Organic Synthesis
Strategy and tactics for constructing complex organic molecules from simpler precursors.
Organic Synthesis — Strategy and tactics for constructing complex organic molecules from simpler precursors.
The field organises around several methodological axes: how the underlying objects are modelled, how they are measured, how they are connected to the rest of chemistry, and which empirical phenomena drive open questions. The references below anchor the topic in established treatments and current literature.
Foundations and core methods
A primary reference for this area is Strategic Applications of Named Reactions in Organic Synthesis (Kurti and Czako, 2005), which lays out the core concepts that govern organic synthesis. The treatment frames the subject within the broader context of organic chemistry and motivates the conceptual vocabulary used throughout this page. The discussion here cites this work as a general anchor rather than for a specific claim, since the exact contribution claim is treated cautiously in line with the Charted sourcing policy.

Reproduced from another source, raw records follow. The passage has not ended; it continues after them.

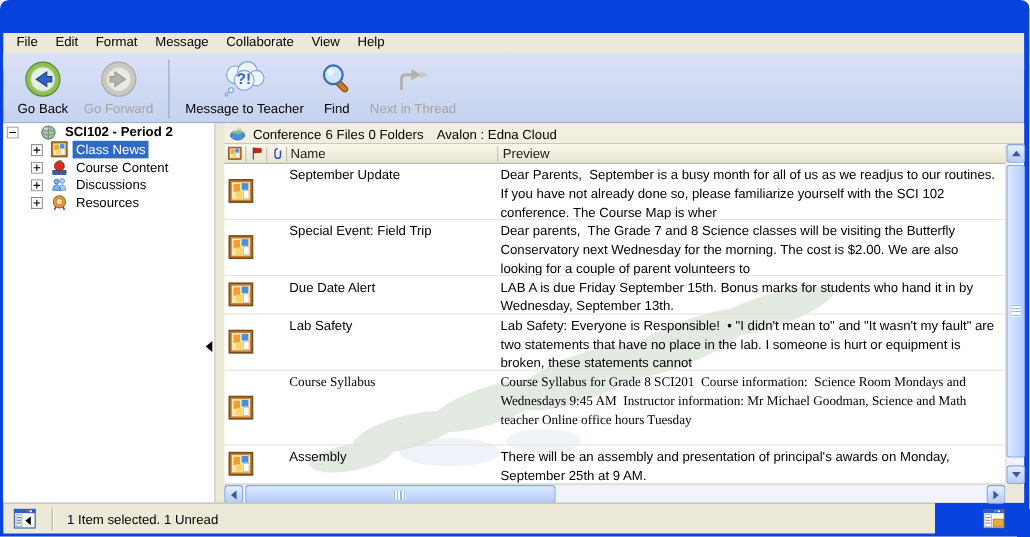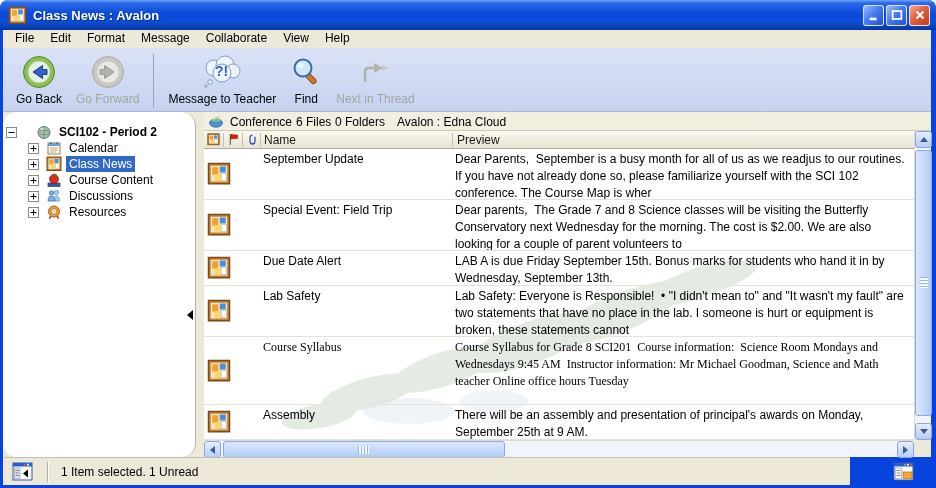--- a/index.html
+++ b/index.html
@@ -32,21 +32,21 @@
     background:linear-gradient(180deg,#dae2f7,#c6d2ef);
     border-bottom:1px solid #aeb9d6;display:flex;align-items:flex-start;padding:4px 0 0 6px;}
   .tbtn{display:flex;flex-direction:column;align-items:center;padding:1px 7px 0 7px;}
   .tbtn .ticon{height:38px;display:flex;align-items:center;}
   .tbtn .tlabel{margin-top:1px;white-space:nowrap;}
   .tbtn.disabled .tlabel{color:#a5a5a0;}
   .tsep{width:1px;height:54px;background:#98a4c2;margin:2px 7px 0 7px;}
   
   .main{position:absolute;left:3px;top:112px;width:928px;height:345px;background:#ece9d8;}
   .tree{position:absolute;left:0;top:0;width:193px;height:345px;background:#fff;
-    border-right:1px solid #b8b4a4;padding-top:12px;overflow:hidden;border-radius:14px;}
+    border-right:1px solid #b8b4a4;padding-top:0;overflow:hidden;}
   .trow{height:16px;display:flex;align-items:center;white-space:nowrap;}
   .texp{width:11px;height:11px;flex:0 0 11px;}
   .texp.root{margin-left:3px;}
   .texp.child{margin-left:25px;}
   .tspacer{width:11px;flex:0 0 11px;margin-left:25px;}
   .ticon16{width:16px;height:16px;flex:0 0 16px;}
   .trow .ticon16{margin-left:7px;}
   .trow.rootrow .ticon16{margin-left:19px;}
   .tlabel-tree{margin-left:4px;padding:1px 3px;}
   .tlabel-tree.bold{font-weight:bold;}
@@ -234,43 +234,20 @@
         <rect x="3" y="3.5" width="10" height="9" fill="none" stroke="#fff" stroke-width="2"></rect>
       </symbol>
     <symbol id="i-glyph-close" viewBox="0 0 16 16">
         <path d="M4 4 L12 12 M12 4 L4 12" stroke="#fff" stroke-width="2.3"></path>
       </symbol>
   </defs>
 </svg>
 
 <div class="window">
 
-  <div class="titlebar">
-    <svg class="title-icon">
-        <use href="#i-bulletin"></use>
-      </svg>
-    <span class="title-text">Class News : Avalon</span>
-    <div class="win-btns">
-      <button class="win-btn btn-blue">
-          <svg>
-            <use href="#i-glyph-min"></use>
-          </svg>
-        </button>
-      <button class="win-btn btn-blue">
-          <svg>
-            <use href="#i-glyph-max"></use>
-          </svg>
-        </button>
-      <button class="win-btn btn-red">
-          <svg>
-            <use href="#i-glyph-close"></use>
-          </svg>
-        </button>
-    </div>
-  </div>
 
   <div class="menubar">
     <span class="menu-item">File</span>
     <span class="menu-item">Edit</span>
     <span class="menu-item">Format</span>
     <span class="menu-item">Message</span>
     <span class="menu-item">Collaborate</span>
     <span class="menu-item">View</span>
     <span class="menu-item">Help</span>
   </div>
@@ -323,29 +300,20 @@
 
     <div class="tree">
       <div class="trow rootrow">
         <svg class="texp root">
             <use href="#i-minus"></use>
           </svg>
         <svg class="ticon16">
             <use href="#i-globe"></use>
           </svg>
         <span class="tlabel-tree bold">SCI102 - Period 2</span>
-      </div>
-      <div class="trow">
-        <svg class="texp child">
-            <use href="#i-plus"></use>
-          </svg>
-        <svg class="ticon16">
-            <use href="#i-calendar"></use>
-          </svg>
-        <span class="tlabel-tree">Calendar</span>
       </div>
       <div class="trow">
         <svg class="texp child">
             <use href="#i-plus"></use>
           </svg>
         <svg class="ticon16">
             <use href="#i-bulletin"></use>
           </svg>
         <span class="tlabel-tree selected">Class News</span>
       </div>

A complementary perspective comes from Classics in Total Synthesis (Nicolaou and Sorensen, 1996), which provides further background on the methods and results most relevant to organic synthesis. Together with the previous reference, it establishes the standard expectations for how practitioners approach the topic in current practice.
Open questions
Open methodological questions in organic synthesis include the transferability of the standard methods to harder regimes, the integration of newer measurement and modelling tools, and the connection to neighbouring subfields of organic chemistry. Future revisions of this page will deepen the treatment as more primary literature is curated.
Prerequisites
Sources
- textbook · primary · 2005Strategic Applications of Named Reactions in Organic Synthesiskurti-2005, czako-2005
- textbook · primary · 1996Classics in Total Synthesisnicolaou-1996, sorensen-1996
In context
Where this topic sits in the prerequisite graph. Click any node to jump.
Explore
- 01
Retrosynthetic Analysis
Disconnection logic, synthons, and route planning for target-oriented synthesis.
- 02
Total Synthesis of Natural Products
Multi-step routes to complex natural products and the methodology they motivate.
- 03
Protecting Groups
Orthogonal protection strategies and chemoselective deprotection in multi-step synthesis.
- 04
Cross-Coupling Reactions
Suzuki, Negishi, Stille, Heck, and Sonogashira couplings for C–C bond formation.
- 05
C–N and C–O Bond Formation
Buchwald–Hartwig amination, Chan–Lam coupling, and Ullmann-type heteroatom couplings.
- 06
Olefin Metathesis
Grubbs and Schrock catalysts, ring-closing and cross metathesis in synthesis and polymers.
- 07
Asymmetric Synthesis
Enantioselective methodology — chiral auxiliaries, catalysts, and stereoinduction strategies.
- 08
Organocatalysis
Small-molecule catalysis without metals — proline, MacMillan catalysts, NHCs, and chiral acids.
- 09
C–H Activation and Functionalization
Direct functionalization of unreactive C–H bonds via transition metal and main-group catalysis.
- 10
Flow Chemistry
Continuous-flow reactor design, residence-time control, and process intensification.
- 11
Organic Electrosynthesis
Electrochemically driven C–C and C–heteroatom bond formation as a synthetic platform.
- 12
Mechanochemistry
Ball-milling and solvent-free synthesis driven by mechanical force.
- 13
Click Chemistry
Modular, high-yield ligations — CuAAC, SPAAC, thiol-ene, and SuFEx.
- 14
Multicomponent Reactions
One-pot transformations like Ugi, Passerini, and Hantzsch that build complexity in a single step.
Review this topic
This page was drafted by an agent and is waiting on expert review. Spotted a wrong prerequisite, a missing concept, a misattributed source, or a factual slip? Tell us — your review opens a tracked issue maintainers act on.